By Tara Dear, Yale-NUS ’17 – See bio
So here I am, with no excuse for appallingly delayed blogs, because I’ve arrived back in a land of omnipresent internet, with even my parents tech-savvy enough to whip out the iPhone or consult the iPad at a moment’s notice. My passage back into this familiar world was almost disturbingly smooth; after only the first day of my one-week transit in Singapore, my trendy and somewhat dismayed grandmother (“you cut your own hair off after you had dreadlocks put in??!”) had replenished or replaced my somewhat tattered African wardrobe, my ragged, though thankfully forgiven, hair had been treated to its first scrub with decent shampoo in months (having lost my handy travel-size bottle sometime in the first two months, I’d made do with soap ever since), and my vitamin-starved body had been supplied with plates of fresh fruit and incomparable Singaporean cuisine. I don’t believe the English language has the vocabulary to do justice to that first mouthful of miso soup…
Having expected culture shock to the max, I was mildly bemused as to the ease of adjustment, marred only by a propensity to point and laugh at perfectly innocent objects in public places, such as rubbish bins or potable tap water. It was, in a way, frightening – would the changes of mind and heart I’d experienced in Ghana be so easily forgotten and replaced by first-world customs once again? Would the clarity of my adventures fade, to assume that dreamlike quality of perhaps having occurred to somebody else while I merely observed? Having sweated and baked for my African tan, I wasn’t quite equipped to deal with the disappointment of an elderly relative when they remarked, “oh, you’re still white…I thought you’d come back black.”
So it was with relief that I found, despite being able to handle chopsticks pretty much as well as ever (but not quite like a native Asian), I can still recall the peculiar, almost fermented flavour of kenkey along with the rest of my Ghanaian memories. And there’s no doubt that I’ve gained from those experiences; for one, having wended my way through that chaos of a city, Accra, Singapore’s freakily efficient public transport system seemed much less intimidating than it used to. I believe Africa’s one of those places that has a way of getting under your skin once you’ve been there, that you can never brush off with a casual “been there, done that.” And although it’s hard to find a time to ring up my host-father for a chat given the time-difference between Australia and most of the rest of the world, I’ve no doubt that he remembers me a vividly as I do him.

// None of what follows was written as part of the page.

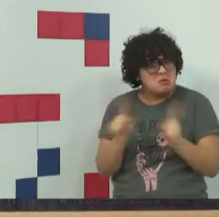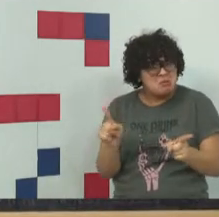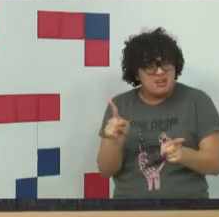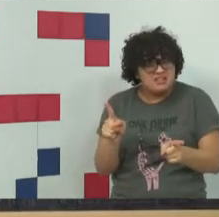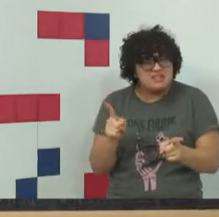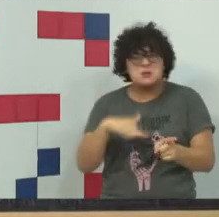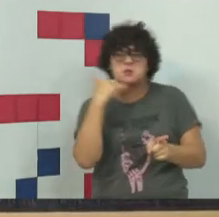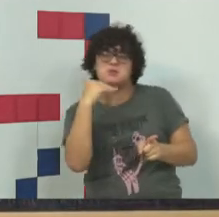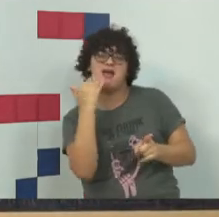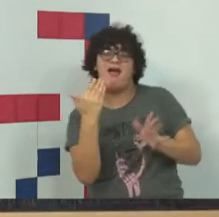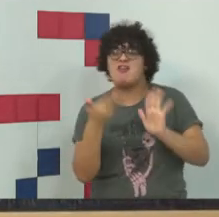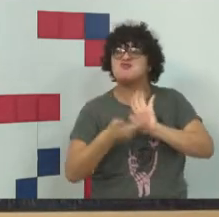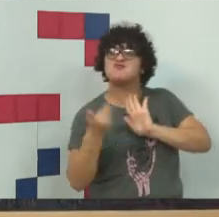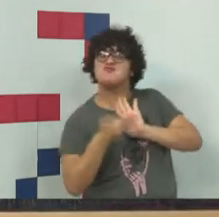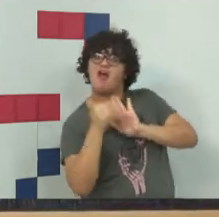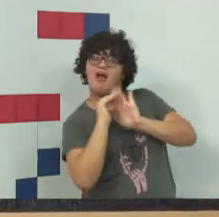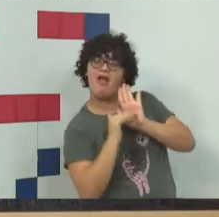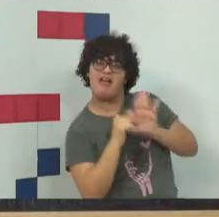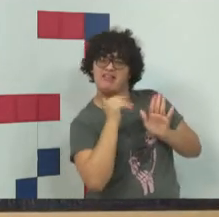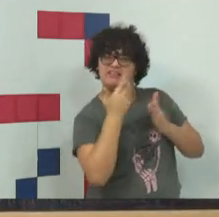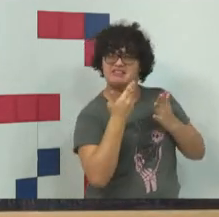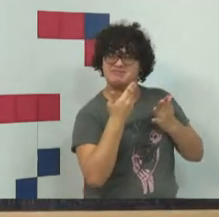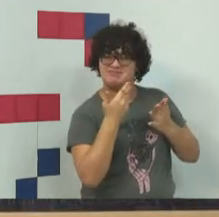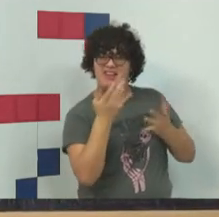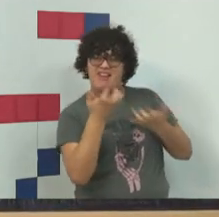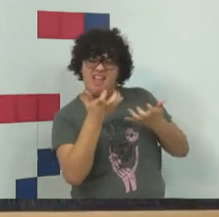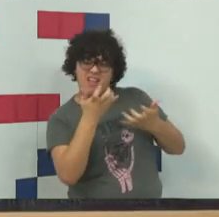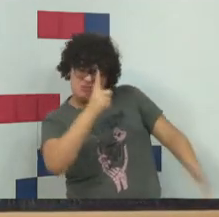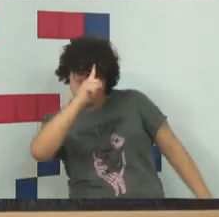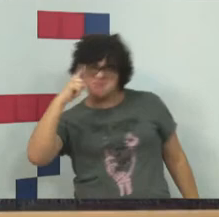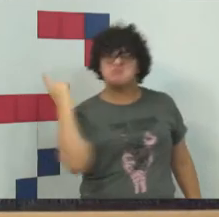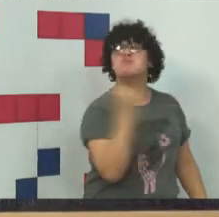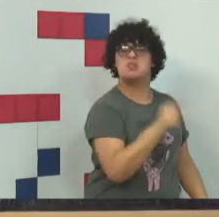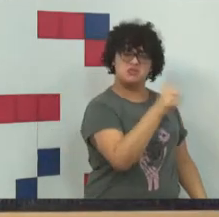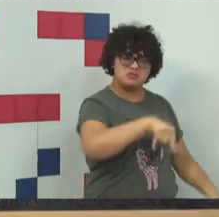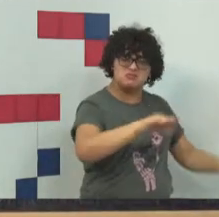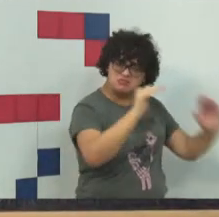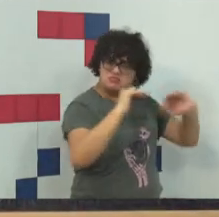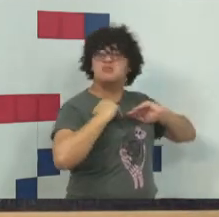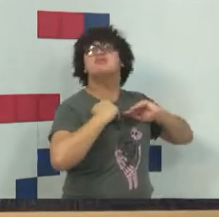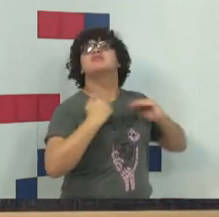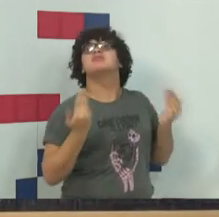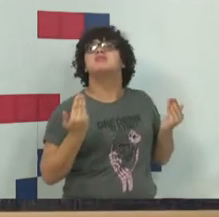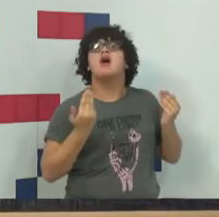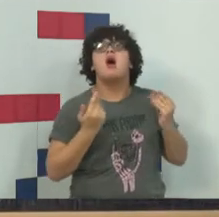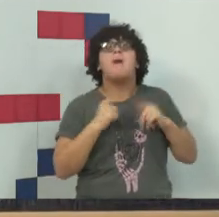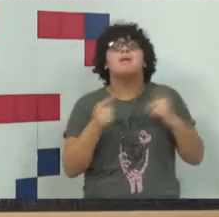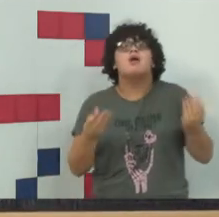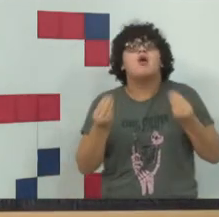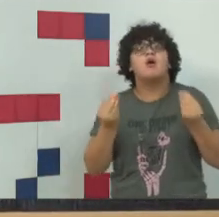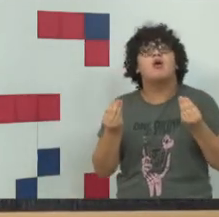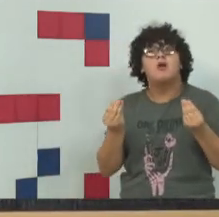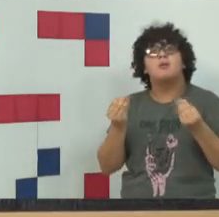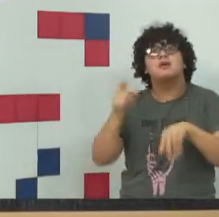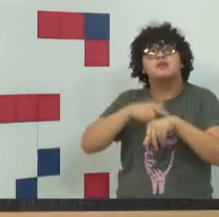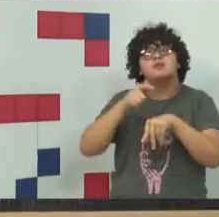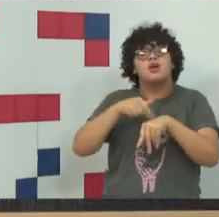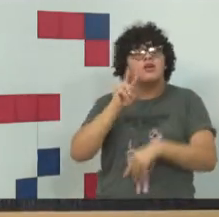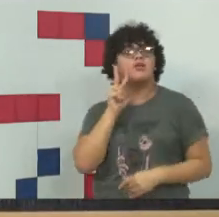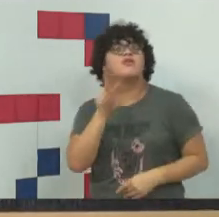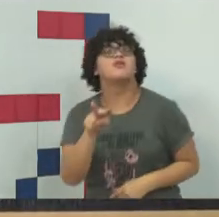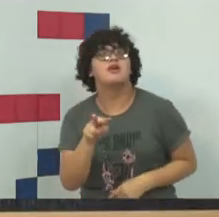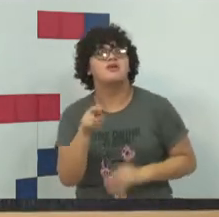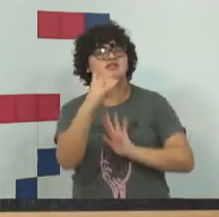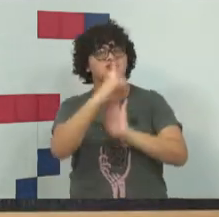intervisse nesse direito. Um Estado que se abstence, que se colocava de forma de enxergar aqueles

In fact, out of all my Ghanaian acquaintances, it’s probably my host-father Issifu whom I remember the most fondly. He has an indefinable but irrefutable air of genuine good-heartedness which he extends to everyone he comes in contact with; I’ve seen him hand out notes to mentally ill children in the street, who refused them and asked for more familiar coins instead. His open-hearted welcome to his volunteers rivals the concern if not the affluence of the service at Shangri-La, but possibly the greatest evidence of his truly generous nature is his support of the thirty children in his orphanage, which he gives from his own pocket as he can’t afford the registration fee the government demands before it will aid Issifu’s orphans. At present, Issifu’s major concern, along with the daily demand for food, is the building of a new home for the children, as their present location is only loaned and may be reclaimed any time in the near future. Without the financial help of volunteers, though, this is a dream impossible to realise; it’s hard enough for Issifu to simply provide the children with one meal a day while the hungry time, which the village farmers call the season between planting and harvest, persists.
It’s my hope to go back to my mud-hut village about a year after we matriculate – and it would be a delight and honour if anyone would like to come with me. For those who want to make a difference to the world, you can see with your own eyes both the struggles of kids growing up poor in a poor country and their gratitude when you do something to alleviate it. For those wishing to see more of the world, there are few places further away from Singapore’s high-tech modernity than a dusty mud village in West Africa. And for those seeking a challenge, I leave you with Mark Twain’s words: “twenty years from now, you will regret more the things you didn’t do than the ones you did. So throw off the bowlines; sail away from the safe harbour; catch the trade winds in your sails. Explore. Dream. Discover.” What do you say?